_EXERCISE OBJECTIVE_. From the listing below, copy only the lines running from the line that contains "right elbow: (941, 717)" to the line that contains "left ankle: (334, 843)", both included.

_SUPPLIED INFORMATION_.

==========

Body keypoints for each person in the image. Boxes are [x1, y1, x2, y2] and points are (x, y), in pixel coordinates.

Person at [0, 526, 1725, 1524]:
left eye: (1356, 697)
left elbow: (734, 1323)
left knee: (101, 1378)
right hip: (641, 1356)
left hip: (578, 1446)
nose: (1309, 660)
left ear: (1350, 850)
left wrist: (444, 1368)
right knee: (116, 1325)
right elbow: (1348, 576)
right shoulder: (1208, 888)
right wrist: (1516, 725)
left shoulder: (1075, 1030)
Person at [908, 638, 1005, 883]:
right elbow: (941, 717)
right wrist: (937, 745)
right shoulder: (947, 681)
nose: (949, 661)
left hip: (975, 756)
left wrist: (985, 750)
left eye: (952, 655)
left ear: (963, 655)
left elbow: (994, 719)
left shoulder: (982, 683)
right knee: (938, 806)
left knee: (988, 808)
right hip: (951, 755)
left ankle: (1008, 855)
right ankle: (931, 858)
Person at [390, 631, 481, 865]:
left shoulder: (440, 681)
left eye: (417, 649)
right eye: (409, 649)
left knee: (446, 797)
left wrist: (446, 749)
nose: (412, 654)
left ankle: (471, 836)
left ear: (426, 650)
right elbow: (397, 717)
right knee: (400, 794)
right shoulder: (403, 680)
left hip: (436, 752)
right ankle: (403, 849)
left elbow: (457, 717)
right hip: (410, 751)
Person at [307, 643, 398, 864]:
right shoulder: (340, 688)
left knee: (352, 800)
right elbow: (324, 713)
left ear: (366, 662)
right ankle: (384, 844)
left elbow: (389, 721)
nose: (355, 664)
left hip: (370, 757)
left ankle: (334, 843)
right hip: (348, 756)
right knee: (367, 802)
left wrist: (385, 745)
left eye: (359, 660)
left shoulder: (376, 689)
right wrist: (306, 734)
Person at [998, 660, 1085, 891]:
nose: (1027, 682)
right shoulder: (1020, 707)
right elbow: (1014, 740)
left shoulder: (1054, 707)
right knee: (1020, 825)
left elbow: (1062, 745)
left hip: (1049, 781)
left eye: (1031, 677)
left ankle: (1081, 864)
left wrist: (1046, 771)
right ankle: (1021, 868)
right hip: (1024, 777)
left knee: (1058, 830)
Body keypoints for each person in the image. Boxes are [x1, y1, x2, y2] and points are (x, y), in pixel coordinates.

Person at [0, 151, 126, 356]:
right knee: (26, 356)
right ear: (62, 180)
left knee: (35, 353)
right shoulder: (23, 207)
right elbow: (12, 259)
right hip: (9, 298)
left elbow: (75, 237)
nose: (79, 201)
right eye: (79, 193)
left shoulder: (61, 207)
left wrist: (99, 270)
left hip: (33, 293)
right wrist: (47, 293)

==========

_ANSWER TO THIS EXERCISE_.
right elbow: (941, 717)
right wrist: (937, 745)
right shoulder: (947, 681)
nose: (949, 661)
left hip: (975, 756)
left wrist: (985, 750)
left eye: (952, 655)
left ear: (963, 655)
left elbow: (994, 719)
left shoulder: (982, 683)
right knee: (938, 806)
left knee: (988, 808)
right hip: (951, 755)
left ankle: (1008, 855)
right ankle: (931, 858)
Person at [390, 631, 481, 865]:
left shoulder: (440, 681)
left eye: (417, 649)
right eye: (409, 649)
left knee: (446, 797)
left wrist: (446, 749)
nose: (412, 654)
left ankle: (471, 836)
left ear: (426, 650)
right elbow: (397, 717)
right knee: (400, 794)
right shoulder: (403, 680)
left hip: (436, 752)
right ankle: (403, 849)
left elbow: (457, 717)
right hip: (410, 751)
Person at [307, 643, 398, 864]:
right shoulder: (340, 688)
left knee: (352, 800)
right elbow: (324, 713)
left ear: (366, 662)
right ankle: (384, 844)
left elbow: (389, 721)
nose: (355, 664)
left hip: (370, 757)
left ankle: (334, 843)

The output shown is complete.